Monday, July 25, 2011

Morning in Montserrat


Morning in Montserrat, 9" x 12", oils
This piece was painted from photos taken on a visit to some local vineyards while looking for painting inspiration. The most extreme heat wave in over decade has made painting outdoors very difficult. Instead of the studio, I decided to do this piece downstairs (coolest room in the house) with my outdoor painting setup and a large window for natural light. In the past I've had difficulty coming up with strong compositions in vineyards as well as painting those endless rows. This scene solved those problems with it's steep hill and architectural interest.

Friday, July 8, 2011

Third Time's a Charm


Plein Air Study, 6 x 8, oils
This is the first painting I  have ever done three times. Many years ago I worked in North Kansas City and would sometimes take lunch breaks at Water Works Park. It was a cool combination of nature and city. This spring I was thinking about the place and thought it might be a good subject for a painting. I was glad to find the it still there although the trees had grown a bit, making the job of finding an expansive view difficult. Setting up on the edge of a frisbee golf course, I heard guys cry "Fore!" more than once. I told them that I did not mind being hit in the head with a frisbee. The study went well and I knew it  had the makings of a nice piece.
3 Hour Demo, 12 x 12, oils
A few days later I was scheduled to do a live demo at my local gallery, Leawood Fine Arts. Armed with my study and a photo I was ready to go. I decided on a 12 x 12 square format and the demo went well considering the time constraint and having people watch and ask questions. But after staring at it for a few days, I came to the conclusion that I could do better.
City on a Hill, 16 x 16, oils.
For the real deal I went even larger. It was a bit hard to get started but before long it felt like a new painting. This time I changed the composition slightly, emphasizing a path that I had edited from the first two and altering it's course to cut back to the left so that it would not take the viewer out of the picture. I went with even thicker paint and really tried to push the atmospheric distance between the foreground and background. I'm happy with the finished result but feel that I could have pushed it even further.

Wednesday, July 6, 2011

Revisiting Water Lilies


Water Lilies III, 18 x 24, oil on canvas
For my upcoming show at the french crepery Chez Elle, I had a lot of wall space to cover and thought that a large painting of water lilies would be appropriate. The place is a renovated old theatre from the early nineteen hundreds and being french made me think of the impressionists. A big Monet exhibition was in town so it seemed like a good fit.
Monet is one of my biggest influences and about every five years I find myself painting water lilies. I always go to Powell Gardens which has many types and is not far from where I live. The Monet painting that inspired me the most for this piece was "The Cloud." I loved the idea of using the reflections to show an inverted sky/landscape and was fortunate to have a partly cloudy day for my visit. I was shooting photos for a studio painting and with the sun almost directly overhead I was able to combine almost any photo into my composition since the lighting would be the same. I ended up using five different images. This is one of my larger paintings so I mentally broke it into smaller bites by painting each 'raft' of lily pads separately and then filling in between with the water. Making the pads look like they were going back in perspective was critical.

Water Lilies III, detail.

Tuesday, July 5, 2011

I finally get around to painting the Lees Summit Train Depot...

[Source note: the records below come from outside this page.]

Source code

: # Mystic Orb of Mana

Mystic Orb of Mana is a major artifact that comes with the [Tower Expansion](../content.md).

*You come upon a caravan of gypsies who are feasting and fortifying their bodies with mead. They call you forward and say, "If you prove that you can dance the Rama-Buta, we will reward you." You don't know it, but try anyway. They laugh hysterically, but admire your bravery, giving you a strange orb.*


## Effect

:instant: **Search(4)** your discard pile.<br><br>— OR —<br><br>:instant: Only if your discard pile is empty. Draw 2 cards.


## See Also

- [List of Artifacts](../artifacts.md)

"Coming Home" 12 x 24, oil on canvas
Over ten years ago, my wife Gina told me that I ought to do a painting of the local train station. She worked part time for a local gallery and said that people come in regularly asking for paintings of it. Sounded like an easy sale so I went over and checked the place out, came home and said "It's boring." A few years later Gina and my youngest daughter were riding home from St Louis on the Amtrac so I was there to pick them up. It was a hot August evening right about sunset and I was struck by the look and feel of the midwest mugginess. It had a timeless quality that took me back to childhood. There was something unique about the color of the sky and the foliage that I hoped to someday be able to capture in paint. Fast forward to this past June. I was driving through town and looked north up the tracks. There was my composition. I went back a few days later to photograph the place at sunset and was blessed with a bonus train plus a mother and daughter that were walking by at the same time. I decided to add both elements to the painting. I did the piece in the studio from my photos but kept trying to remember the subtle colors that cameras can't capture.